---------- Data provided

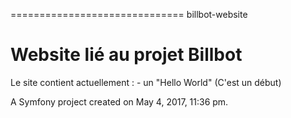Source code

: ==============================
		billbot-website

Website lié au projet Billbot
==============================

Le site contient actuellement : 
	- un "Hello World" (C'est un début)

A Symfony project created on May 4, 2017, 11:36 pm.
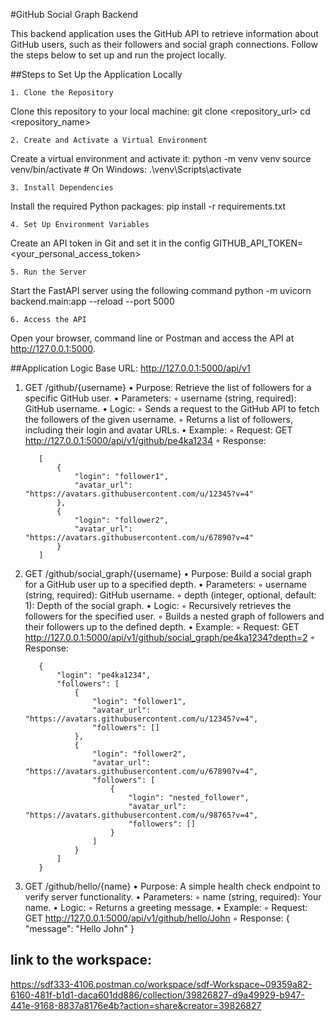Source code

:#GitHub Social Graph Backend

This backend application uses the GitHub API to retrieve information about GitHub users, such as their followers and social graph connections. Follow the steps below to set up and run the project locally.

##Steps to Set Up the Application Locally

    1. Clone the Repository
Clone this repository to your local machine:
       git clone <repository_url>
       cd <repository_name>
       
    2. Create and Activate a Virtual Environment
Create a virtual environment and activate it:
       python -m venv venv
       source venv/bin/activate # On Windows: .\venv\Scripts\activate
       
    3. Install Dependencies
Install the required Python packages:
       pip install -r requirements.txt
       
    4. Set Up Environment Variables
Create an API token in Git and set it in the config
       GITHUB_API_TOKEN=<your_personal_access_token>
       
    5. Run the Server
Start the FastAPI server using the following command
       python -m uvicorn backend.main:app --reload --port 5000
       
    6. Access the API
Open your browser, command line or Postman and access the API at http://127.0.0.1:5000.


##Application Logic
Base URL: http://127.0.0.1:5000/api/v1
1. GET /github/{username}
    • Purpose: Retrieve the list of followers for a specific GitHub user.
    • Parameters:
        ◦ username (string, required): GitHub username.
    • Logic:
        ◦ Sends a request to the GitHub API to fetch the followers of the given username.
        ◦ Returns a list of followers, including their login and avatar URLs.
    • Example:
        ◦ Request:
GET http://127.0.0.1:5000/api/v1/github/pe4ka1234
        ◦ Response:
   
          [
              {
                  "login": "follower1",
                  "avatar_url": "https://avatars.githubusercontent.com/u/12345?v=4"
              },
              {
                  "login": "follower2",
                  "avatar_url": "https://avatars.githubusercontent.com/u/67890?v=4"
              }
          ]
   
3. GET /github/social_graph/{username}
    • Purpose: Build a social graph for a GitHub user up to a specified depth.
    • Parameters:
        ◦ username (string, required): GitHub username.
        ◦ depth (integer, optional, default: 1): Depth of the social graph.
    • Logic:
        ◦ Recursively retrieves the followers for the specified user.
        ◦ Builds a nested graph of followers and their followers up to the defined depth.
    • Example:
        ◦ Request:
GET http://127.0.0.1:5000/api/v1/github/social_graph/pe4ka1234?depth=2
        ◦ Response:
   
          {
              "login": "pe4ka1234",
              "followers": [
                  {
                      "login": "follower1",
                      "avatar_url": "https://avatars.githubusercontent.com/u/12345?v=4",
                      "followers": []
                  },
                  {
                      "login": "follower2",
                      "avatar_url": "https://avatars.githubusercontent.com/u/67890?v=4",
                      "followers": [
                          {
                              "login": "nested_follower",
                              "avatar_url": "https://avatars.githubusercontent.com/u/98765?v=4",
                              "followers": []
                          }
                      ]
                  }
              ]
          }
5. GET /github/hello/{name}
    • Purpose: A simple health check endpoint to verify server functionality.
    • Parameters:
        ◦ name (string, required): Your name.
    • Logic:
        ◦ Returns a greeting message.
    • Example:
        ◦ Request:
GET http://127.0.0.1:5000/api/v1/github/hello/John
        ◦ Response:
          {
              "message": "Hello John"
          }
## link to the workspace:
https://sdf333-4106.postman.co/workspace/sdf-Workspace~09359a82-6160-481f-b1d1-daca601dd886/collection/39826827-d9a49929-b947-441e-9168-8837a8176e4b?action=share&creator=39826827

--------------------

Task to complete> Go line by line through the data above and report each one that holds the string "depth".

Exercise result>
    • Purpose: Build a social graph for a GitHub user up to a specified depth.
        ◦ depth (integer, optional, default: 1): Depth of the social graph.
        ◦ Builds a nested graph of followers and their followers up to the defined depth.
GET http://127.0.0.1:5000/api/v1/github/social_graph/pe4ka1234?depth=2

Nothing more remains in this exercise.